Sergio Ramos mangelt es nicht an Selbstbewusstsein. Foto:imago/AFLOSPORT
Sergio Ramos mangelt es nicht an Selbstbewusstsein. Foto:imago/AFLOSPORT

Nach der Kritik des Liverpool-Trainers am Kapitän von Real Madrid wehrt sich dieser mit großspurigen Worten.

shz.de von
15. August 2018, 07:51 Uhr

Tallin | Auch knapp drei Monate später erhitzt das Champions-League-Finale zwischen Real Madrid und dem FC Liverpool (3:1) noch die Gemüter. Sergio Ramos' rüdes Einsteigen gegen Liverpools Angreifer Mo Salah spielt dabei die Hauptrolle: Erst vor kurzem hatte Liverpool-Coach Jürgen Klopp rückblickend davon gesprochen, das Verhalten des spanischen Abwehrspielers sei "rücksichtslos und brutal gewesen".

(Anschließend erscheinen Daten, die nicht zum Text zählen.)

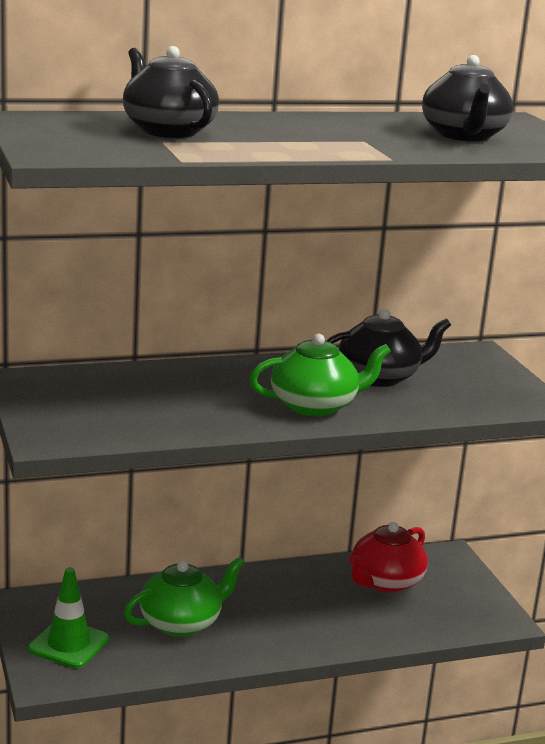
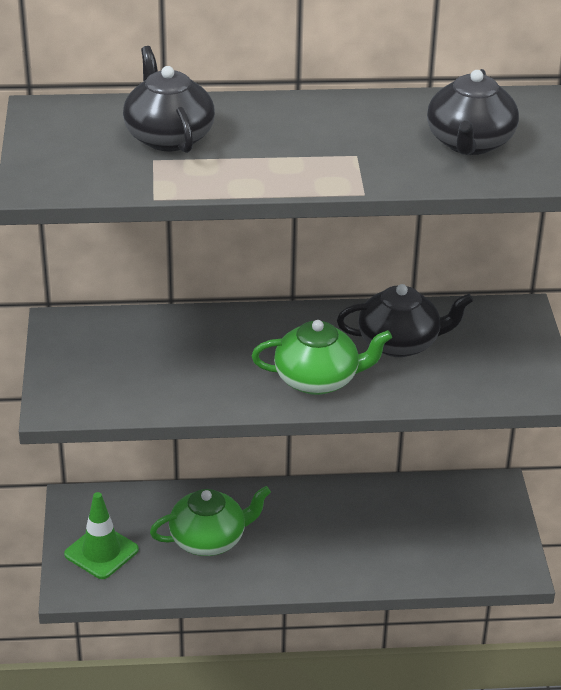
camera: 15 degrees right, 15 degrees up
(385, 582) = (419, 513): red teapot -> none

Auf der Pressekonferenz vor dem Supercup-Finale am Mittwoch in Tallin gegen Atletico Madrid (21 Uhr) bezog der 32-Jährige nun zu den Anschuldigungen Stellung - und konnte sich dabei einen Seitenhieb in Richtung Klopp nicht verkneifen. "Es war nicht meine Absicht, Mohamed Salah festzuhalten, doch er hat meine Hand zuerst gepackt", erklärte Ramos seine Aktion, die seinerzeit beim Stand von 0:0 zur Auswechslung des Liverpooler Superstars geführt hatte. "Klopp wird damit wohl erklären wollen, warum sie das Finale nicht gewonnen haben – es ist aber auch nicht das erste Finale, das er nicht gewonnen hat."

Ein mehr oder weniger subtiler Verweis darauf also, dass Klopp die letzten sechs Endspiele, die er mit seinen Mannschaften Borussia Dortmund und FC Liverpool erreichte, allesamt verlor - zwei Mal davon im Champions-League-Finale.

Gönnerhaft fügte Ramos hinterher noch an: "Aber alles gut. Ich habe bei der Wahl zum besten Trainer jedenfalls für ihn gestimmt, damit er sich ein bisschen beruhigen kann."